WHAT IS EXPECTED: Once the line with "10: (642, 24, 33.88)" is found in the entries below, repeat it and each following line exactly, up to and including the line with "[00:03.504]". Add no other lines.
++++ SUPPLIED DATA
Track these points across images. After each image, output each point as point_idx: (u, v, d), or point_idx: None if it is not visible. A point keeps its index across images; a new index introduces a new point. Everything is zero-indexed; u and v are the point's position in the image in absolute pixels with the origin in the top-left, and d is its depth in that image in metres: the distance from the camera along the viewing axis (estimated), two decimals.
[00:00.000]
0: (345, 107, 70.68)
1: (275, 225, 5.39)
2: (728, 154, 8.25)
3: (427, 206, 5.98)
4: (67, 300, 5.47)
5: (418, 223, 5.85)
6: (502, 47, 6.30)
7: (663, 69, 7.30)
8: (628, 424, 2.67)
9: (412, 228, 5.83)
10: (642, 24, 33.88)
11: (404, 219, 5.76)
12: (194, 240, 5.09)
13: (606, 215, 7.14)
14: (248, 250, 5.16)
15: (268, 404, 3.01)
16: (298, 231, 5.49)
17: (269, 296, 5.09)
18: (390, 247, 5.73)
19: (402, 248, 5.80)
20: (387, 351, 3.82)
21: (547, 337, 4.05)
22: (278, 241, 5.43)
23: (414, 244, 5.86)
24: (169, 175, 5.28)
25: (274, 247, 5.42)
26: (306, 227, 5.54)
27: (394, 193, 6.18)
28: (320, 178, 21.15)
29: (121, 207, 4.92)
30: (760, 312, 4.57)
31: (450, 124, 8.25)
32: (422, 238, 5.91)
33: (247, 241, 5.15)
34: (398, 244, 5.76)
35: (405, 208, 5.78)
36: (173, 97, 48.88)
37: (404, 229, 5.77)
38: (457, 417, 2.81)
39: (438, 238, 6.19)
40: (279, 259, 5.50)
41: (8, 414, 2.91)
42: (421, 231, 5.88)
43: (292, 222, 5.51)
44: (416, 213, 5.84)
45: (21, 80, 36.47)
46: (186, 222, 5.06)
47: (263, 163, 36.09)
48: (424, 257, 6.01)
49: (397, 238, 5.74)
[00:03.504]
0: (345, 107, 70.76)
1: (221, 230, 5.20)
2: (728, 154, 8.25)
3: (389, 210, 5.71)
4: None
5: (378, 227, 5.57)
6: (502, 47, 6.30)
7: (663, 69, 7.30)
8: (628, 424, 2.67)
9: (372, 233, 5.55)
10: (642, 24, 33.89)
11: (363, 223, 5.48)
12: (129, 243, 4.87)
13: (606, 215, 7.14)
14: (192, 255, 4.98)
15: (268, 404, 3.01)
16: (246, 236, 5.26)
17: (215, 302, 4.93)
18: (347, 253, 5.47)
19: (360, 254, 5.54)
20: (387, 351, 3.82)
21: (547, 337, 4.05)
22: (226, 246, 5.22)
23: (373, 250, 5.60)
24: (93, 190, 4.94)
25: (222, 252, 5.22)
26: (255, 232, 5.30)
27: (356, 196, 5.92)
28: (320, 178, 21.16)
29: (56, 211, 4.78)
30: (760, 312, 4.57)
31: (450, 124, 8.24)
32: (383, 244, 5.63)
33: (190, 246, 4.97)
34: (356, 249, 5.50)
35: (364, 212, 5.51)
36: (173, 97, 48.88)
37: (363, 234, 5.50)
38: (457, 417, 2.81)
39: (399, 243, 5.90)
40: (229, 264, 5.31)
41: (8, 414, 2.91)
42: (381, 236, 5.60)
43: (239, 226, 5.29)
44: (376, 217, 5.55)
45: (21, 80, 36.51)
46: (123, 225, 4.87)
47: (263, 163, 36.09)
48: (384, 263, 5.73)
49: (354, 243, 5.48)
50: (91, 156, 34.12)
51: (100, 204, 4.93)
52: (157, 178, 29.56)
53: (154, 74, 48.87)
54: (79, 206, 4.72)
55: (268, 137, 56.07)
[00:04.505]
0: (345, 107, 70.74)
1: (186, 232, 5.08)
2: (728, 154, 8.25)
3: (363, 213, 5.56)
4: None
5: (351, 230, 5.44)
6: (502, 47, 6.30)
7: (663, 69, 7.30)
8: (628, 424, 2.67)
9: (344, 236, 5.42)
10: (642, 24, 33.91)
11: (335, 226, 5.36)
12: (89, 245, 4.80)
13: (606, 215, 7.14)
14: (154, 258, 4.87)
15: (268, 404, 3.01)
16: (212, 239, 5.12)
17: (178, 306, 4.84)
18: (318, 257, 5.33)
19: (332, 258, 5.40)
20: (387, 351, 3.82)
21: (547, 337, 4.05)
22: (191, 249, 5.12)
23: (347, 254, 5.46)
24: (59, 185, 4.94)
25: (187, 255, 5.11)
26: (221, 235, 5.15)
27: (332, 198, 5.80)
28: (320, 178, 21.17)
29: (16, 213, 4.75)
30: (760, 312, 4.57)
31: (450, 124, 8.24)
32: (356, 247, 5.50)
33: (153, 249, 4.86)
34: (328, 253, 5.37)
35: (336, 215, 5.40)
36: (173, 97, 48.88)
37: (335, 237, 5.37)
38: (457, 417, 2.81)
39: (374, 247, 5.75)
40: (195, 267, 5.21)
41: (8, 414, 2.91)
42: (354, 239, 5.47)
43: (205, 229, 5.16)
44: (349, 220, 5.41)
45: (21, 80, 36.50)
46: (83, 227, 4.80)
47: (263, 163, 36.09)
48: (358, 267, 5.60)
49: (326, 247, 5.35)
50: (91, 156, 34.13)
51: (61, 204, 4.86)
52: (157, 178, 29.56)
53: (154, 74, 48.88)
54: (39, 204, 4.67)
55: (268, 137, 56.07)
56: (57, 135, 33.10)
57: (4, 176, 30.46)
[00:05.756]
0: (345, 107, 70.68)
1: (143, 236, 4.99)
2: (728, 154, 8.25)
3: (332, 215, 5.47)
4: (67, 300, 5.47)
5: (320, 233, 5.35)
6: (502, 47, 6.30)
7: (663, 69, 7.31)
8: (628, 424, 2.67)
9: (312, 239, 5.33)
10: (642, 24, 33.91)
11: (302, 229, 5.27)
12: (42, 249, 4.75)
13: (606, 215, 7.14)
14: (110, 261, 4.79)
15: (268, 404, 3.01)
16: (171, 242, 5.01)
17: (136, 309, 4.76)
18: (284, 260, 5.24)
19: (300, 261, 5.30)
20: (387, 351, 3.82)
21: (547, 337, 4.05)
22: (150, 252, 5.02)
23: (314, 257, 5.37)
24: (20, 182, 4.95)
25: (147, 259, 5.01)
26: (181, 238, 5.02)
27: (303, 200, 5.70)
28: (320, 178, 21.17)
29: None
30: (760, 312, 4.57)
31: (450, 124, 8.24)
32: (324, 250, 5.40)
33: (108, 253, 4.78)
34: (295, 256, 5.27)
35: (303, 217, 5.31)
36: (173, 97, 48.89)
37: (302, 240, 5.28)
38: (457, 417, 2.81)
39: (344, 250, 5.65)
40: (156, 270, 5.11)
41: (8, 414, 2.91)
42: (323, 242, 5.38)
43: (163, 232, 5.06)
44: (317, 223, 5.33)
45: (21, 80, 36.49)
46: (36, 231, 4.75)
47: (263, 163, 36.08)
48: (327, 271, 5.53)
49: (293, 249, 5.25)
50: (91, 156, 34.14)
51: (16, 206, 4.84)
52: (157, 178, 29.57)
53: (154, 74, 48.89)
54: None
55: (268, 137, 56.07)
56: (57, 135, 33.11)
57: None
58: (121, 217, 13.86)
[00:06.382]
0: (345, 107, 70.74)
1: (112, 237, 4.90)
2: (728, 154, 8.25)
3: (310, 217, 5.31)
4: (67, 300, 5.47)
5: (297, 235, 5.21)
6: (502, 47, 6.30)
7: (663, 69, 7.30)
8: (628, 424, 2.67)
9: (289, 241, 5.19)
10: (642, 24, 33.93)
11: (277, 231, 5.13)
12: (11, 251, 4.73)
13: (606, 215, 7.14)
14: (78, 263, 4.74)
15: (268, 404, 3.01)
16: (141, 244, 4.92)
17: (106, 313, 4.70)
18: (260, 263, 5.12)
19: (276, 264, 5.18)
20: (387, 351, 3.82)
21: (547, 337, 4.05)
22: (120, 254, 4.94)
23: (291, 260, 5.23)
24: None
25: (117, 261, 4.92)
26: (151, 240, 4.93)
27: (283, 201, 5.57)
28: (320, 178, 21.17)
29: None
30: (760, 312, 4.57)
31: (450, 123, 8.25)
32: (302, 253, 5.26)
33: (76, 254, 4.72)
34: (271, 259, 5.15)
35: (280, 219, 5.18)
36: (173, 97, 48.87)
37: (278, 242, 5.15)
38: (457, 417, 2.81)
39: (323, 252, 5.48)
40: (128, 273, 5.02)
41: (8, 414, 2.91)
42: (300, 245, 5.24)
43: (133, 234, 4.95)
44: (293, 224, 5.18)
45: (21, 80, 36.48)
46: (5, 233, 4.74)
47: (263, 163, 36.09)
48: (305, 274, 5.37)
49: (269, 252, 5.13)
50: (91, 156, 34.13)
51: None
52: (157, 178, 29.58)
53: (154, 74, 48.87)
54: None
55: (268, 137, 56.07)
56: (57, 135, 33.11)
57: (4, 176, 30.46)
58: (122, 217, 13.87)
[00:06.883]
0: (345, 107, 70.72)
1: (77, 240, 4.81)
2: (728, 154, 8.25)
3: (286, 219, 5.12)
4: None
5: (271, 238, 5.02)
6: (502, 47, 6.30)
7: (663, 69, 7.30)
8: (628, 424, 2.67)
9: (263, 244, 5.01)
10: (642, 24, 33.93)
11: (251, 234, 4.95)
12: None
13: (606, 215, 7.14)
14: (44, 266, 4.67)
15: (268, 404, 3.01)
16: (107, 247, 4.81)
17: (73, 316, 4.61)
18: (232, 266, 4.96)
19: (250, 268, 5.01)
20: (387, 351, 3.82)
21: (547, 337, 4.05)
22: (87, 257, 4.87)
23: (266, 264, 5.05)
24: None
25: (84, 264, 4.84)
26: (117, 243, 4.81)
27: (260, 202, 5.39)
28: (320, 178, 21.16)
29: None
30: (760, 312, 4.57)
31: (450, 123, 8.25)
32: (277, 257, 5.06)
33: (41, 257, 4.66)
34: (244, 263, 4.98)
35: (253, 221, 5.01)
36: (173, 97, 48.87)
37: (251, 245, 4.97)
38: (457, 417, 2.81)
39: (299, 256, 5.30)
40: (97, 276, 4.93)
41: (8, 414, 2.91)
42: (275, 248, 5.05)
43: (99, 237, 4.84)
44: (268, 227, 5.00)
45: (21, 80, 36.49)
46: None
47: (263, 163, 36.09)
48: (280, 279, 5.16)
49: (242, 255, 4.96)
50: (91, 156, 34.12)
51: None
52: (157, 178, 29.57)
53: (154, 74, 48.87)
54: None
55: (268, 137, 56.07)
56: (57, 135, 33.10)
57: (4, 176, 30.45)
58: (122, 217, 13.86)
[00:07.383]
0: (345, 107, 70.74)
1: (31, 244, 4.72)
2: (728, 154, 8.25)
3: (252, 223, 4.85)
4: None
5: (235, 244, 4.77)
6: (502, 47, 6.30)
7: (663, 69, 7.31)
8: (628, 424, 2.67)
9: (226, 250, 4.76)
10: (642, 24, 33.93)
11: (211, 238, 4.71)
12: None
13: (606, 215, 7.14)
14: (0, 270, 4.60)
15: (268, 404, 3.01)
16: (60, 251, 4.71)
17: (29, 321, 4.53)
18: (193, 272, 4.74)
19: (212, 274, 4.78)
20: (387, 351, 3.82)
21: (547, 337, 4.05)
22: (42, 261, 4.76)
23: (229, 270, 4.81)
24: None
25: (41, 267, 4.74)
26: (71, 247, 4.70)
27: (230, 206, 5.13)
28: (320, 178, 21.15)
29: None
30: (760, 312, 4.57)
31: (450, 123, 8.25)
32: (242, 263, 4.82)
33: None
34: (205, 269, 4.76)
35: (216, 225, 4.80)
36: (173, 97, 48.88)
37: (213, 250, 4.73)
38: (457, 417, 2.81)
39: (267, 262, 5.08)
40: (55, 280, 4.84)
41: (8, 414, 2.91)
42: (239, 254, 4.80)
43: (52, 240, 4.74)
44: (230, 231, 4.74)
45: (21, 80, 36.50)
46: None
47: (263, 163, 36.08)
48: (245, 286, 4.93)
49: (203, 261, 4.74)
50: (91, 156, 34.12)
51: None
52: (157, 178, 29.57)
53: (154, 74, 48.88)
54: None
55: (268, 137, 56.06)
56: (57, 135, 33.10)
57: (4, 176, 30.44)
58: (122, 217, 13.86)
++++++++
SOLUTION TO THIS PROBLEM:
10: (642, 24, 33.88)
11: (404, 219, 5.76)
12: (194, 240, 5.09)
13: (606, 215, 7.14)
14: (248, 250, 5.16)
15: (268, 404, 3.01)
16: (298, 231, 5.49)
17: (269, 296, 5.09)
18: (390, 247, 5.73)
19: (402, 248, 5.80)
20: (387, 351, 3.82)
21: (547, 337, 4.05)
22: (278, 241, 5.43)
23: (414, 244, 5.86)
24: (169, 175, 5.28)
25: (274, 247, 5.42)
26: (306, 227, 5.54)
27: (394, 193, 6.18)
28: (320, 178, 21.15)
29: (121, 207, 4.92)
30: (760, 312, 4.57)
31: (450, 124, 8.25)
32: (422, 238, 5.91)
33: (247, 241, 5.15)
34: (398, 244, 5.76)
35: (405, 208, 5.78)
36: (173, 97, 48.88)
37: (404, 229, 5.77)
38: (457, 417, 2.81)
39: (438, 238, 6.19)
40: (279, 259, 5.50)
41: (8, 414, 2.91)
42: (421, 231, 5.88)
43: (292, 222, 5.51)
44: (416, 213, 5.84)
45: (21, 80, 36.47)
46: (186, 222, 5.06)
47: (263, 163, 36.09)
48: (424, 257, 6.01)
49: (397, 238, 5.74)
[00:03.504]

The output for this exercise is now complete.